Full_dtm <- DocumentTermMatrix(ham_or_spam_corpus)
Full_dtm <- removeSparseTerms(Full_dtm,.995)
Train_dtm <- Full_dtm[300:700,]
Test_dtm <- Full_dtm[c(1:299,701:3000),]
frequentTerms <- findFreqTerms(Train_dtm, 5)
Train_Labels <- hamspamdf[300:700,]$hamorspam
Test_Labels<- hamspamdf[c(1:299,701:3000),]$hamorspam
#inspect(Freq[1005:1010,2002:2012])
#Cleaning Sparse terms
#sparsedtm <- removeSparseTerms(Freq,.995)
Train_dtm_freq<-Train_dtm[,frequentTerms]
Test_dtm_freq<-Test_dtm[,frequentTerms]
Splitting the dataframe into test and train data.
#split <- sample.split(hamspamdf, SplitRatio = .7)
traindata <- hamspamdf[300:700,]
testdata <- hamspamdf[c(1:299,701:3000),]
Converting the matrix into yes and no strings as the data is
numerical and must be categorical.
#classifier <- naiveBayes(hamorspam ~., data = traindata)
#freqTrainData <- traindata[ , frequentTerms]
#freqTestData <- testdata[ , frequentTerms]
convert_counts <- function(x) {
x <- ifelse(x > 0, "No", "Yes")}
mail_Train <- apply(Train_dtm_freq, MARGIN = 2,
convert_counts)
mail_Test <- apply(Test_dtm_freq, MARGIN = 2,
convert_counts)
#mailTest <- apply(testdata, MARGIN = 2,convert_counts)
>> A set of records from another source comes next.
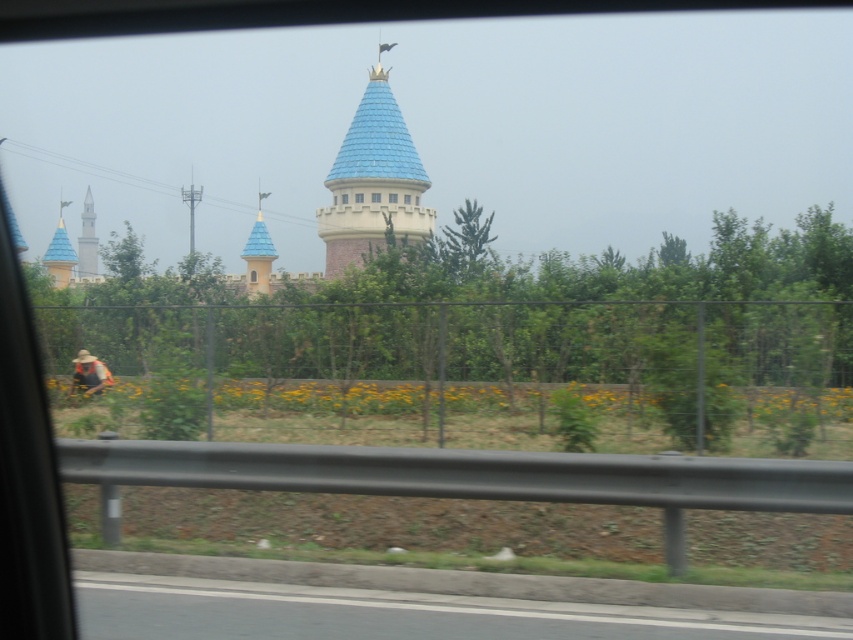
Question: Which object appears closest to the camera in this image?

Choices:
 (A) camouflage fabric man at lower left
 (B) gray asphalt road at lower center
 (C) blue matte spire at center

Answer: (B)

Question: Is the position of blue tiled tower at center more distant than that of blue matte spire at center?

Choices:
 (A) yes
 (B) no

Answer: (B)

Question: Is gray asphalt road at lower center to the right of blue tiled tower at center from the viewer's perspective?

Choices:
 (A) yes
 (B) no

Answer: (A)

Question: Is the position of blue matte spire at center less distant than that of blue glossy spire at left?

Choices:
 (A) no
 (B) yes

Answer: (B)

Question: Which of the following is the closest to the observer?

Choices:
 (A) camouflage fabric man at lower left
 (B) blue tiled tower at center
 (C) blue glossy spire at left
 (D) gray asphalt road at lower center

Answer: (D)

Question: Which of the following is the closest to the observer?

Choices:
 (A) white concrete tower at left
 (B) gray asphalt road at lower center
 (C) camouflage fabric man at lower left

Answer: (B)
Using the Training data set and the corresponding labels to create
our classifier using Naive Bayes.
classifier <- naiveBayes(mail_Train, Train_Labels)
Using our classifier to predict the testing data.
predicted <- predict(classifier, mail_Test)
summary(predicted)
## ham spam
## 2358 241
Conclusion:
Based on the prediction, we recieved 10.22% spam rate. This is off
as our original data set had 16.667% spam rate to the total. Our model
can be improved upon further it seems. One suggestion would be to remove
words that are common between the two sets to further the accuracy.